Leak 2 — plugin LSP .in_use/ lock directories (new)

Path: ~/.claude/plugins/cache/claude-plugins-official/{pyright-lsp,typescript-lsp}/<ver>/.in_use/

Two compounding problems:

  1. Same atomic-write residual as Leak 1: 286 of the 347 residuals above live inside these two .in_use/ dirs — the lock mechanism uses the same atomic write and leaves the same .tmp.<pid>.<hex> residual.
  2. Cleanup-on-exit leak of settled lock files: the lock files ({"pid","procStart"} JSON, named by PID) are not removed on process exit and accumulate unbounded. A liveness audit of one 6,874-file snapshot across 12 plugin dirs — cross-checking each lock's (pid, procStart) pair against running processes — found 0 active / 100% leaked (every PID-number match was coincidental reuse; procStart differed). After deleting 6,856, they re-accumulated to 504 within ~17 hours, indicating an active leak. The live LSP servers do not appear to hold these as live locks.

Environment

  • Claude Code CLI: bundled (...\AppData\Roaming\Claude\claude-code\<version>\claude.exe); originally observed 2.1.138, still reproducing 2026-06-16.
  • OS: Windows 11, Git Bash shell harness.
  • Affected dirs: ~/.claude/projects/<hash>/memory/, plans/, rules/, skills/, scripts/, root .credentials.json.tmp.*, and plugins/cache/.../{pyright,typescript}-lsp/<ver>/.in_use/.

Additional environment finding — PowerShell Remove-Item silently blocked

Cleaning these residuals via PowerShell Remove-Item is silently blocked (no error; the count is unchanged afterward), apparently by a sandbox/file guard. Deletion only succeeds via Git Bash find ... -delete. Flagging for anyone scripting a Windows cleanup hook.
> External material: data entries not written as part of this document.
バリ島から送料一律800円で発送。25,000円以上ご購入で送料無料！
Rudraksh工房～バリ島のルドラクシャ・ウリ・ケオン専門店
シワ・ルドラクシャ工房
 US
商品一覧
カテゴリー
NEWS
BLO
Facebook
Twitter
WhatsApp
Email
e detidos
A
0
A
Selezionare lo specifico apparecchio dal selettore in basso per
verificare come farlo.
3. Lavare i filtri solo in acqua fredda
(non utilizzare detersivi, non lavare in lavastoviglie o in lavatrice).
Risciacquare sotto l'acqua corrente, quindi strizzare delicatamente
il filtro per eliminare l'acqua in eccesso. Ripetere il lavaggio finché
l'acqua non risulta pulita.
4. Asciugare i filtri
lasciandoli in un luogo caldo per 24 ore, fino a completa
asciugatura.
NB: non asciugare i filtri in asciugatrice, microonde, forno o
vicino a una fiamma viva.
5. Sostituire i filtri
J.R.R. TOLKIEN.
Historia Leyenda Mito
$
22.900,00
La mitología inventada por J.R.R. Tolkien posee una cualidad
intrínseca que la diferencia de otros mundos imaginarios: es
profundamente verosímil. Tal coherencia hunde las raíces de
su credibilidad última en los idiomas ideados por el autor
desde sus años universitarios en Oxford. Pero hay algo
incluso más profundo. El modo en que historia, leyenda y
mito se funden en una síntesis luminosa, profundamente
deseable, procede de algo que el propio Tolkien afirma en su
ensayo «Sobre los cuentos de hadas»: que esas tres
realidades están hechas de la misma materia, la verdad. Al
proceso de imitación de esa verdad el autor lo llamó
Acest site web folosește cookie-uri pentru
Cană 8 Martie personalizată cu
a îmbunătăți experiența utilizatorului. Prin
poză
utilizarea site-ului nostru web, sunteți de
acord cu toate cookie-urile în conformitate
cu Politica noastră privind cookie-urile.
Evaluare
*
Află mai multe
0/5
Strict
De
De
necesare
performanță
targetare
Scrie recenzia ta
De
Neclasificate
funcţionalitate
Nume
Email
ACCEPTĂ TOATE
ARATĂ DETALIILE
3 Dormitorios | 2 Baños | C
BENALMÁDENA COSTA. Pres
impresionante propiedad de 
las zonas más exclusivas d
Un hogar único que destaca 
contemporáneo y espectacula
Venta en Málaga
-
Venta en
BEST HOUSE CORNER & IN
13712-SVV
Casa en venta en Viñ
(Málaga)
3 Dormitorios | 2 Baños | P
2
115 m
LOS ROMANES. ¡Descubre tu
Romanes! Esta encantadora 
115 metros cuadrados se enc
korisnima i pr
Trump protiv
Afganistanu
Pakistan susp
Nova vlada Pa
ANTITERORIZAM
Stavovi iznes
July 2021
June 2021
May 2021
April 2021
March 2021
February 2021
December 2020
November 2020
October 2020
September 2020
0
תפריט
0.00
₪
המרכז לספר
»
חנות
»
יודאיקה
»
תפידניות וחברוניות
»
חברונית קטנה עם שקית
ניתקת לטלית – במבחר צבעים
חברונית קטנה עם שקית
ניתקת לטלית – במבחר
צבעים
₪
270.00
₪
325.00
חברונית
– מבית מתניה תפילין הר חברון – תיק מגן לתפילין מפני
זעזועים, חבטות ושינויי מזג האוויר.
Workaround (manual, per session)

find ~/.claude -name '*.tmp.*' \
  \( -regextype posix-extended -regex '.*\.tmp\.[0-9]+\.[a-f0-9]+$' -o -regex '.*\.tmp\.[a-f0-9]+$' \) \
  -mmin +5 -delete 2>/dev/null
# plugin lock leak: separately delete settled lock files under .in_use/ older than a few minutes

Questions

  1. Intent — is .tmp.<pid>.<hex> an intentional atomic-rename artifact, or a cleanup miss after rename?
  2. Atomicity — is tmp → final rename guaranteed atomic, i.e. safe to delete residuals matching the patterns after the tool call returns?
  3. Cleanup timing — for a PostToolUse hook, is find ... -mmin +5 -delete safe, or could it race an in-progress transaction?
  4. Schema — a 2026-04-24 observation showed suffix <timestamp_ms>; 2026-05-18 onward shows <hex>. Intentional change? Is the hex a UUID, random, or other?
  5. .in_use lock lifecycle — should plugin lock files be removed on process exit? If so, Leak 2 is a bug; if not, what is the intended GC path?

Impact

Disk: small per file (~5–100 KB) but hundreds–thousands across long-running setups. Clutters ls / find. Requires per-session manual cleanup if not automated. The plugin .in_use leak grows fastest (6,874 in extended use; 504 within ~17h of a clean).

Happy to provide a full listing, the liveness-audit script, or a minimal repro. Thanks!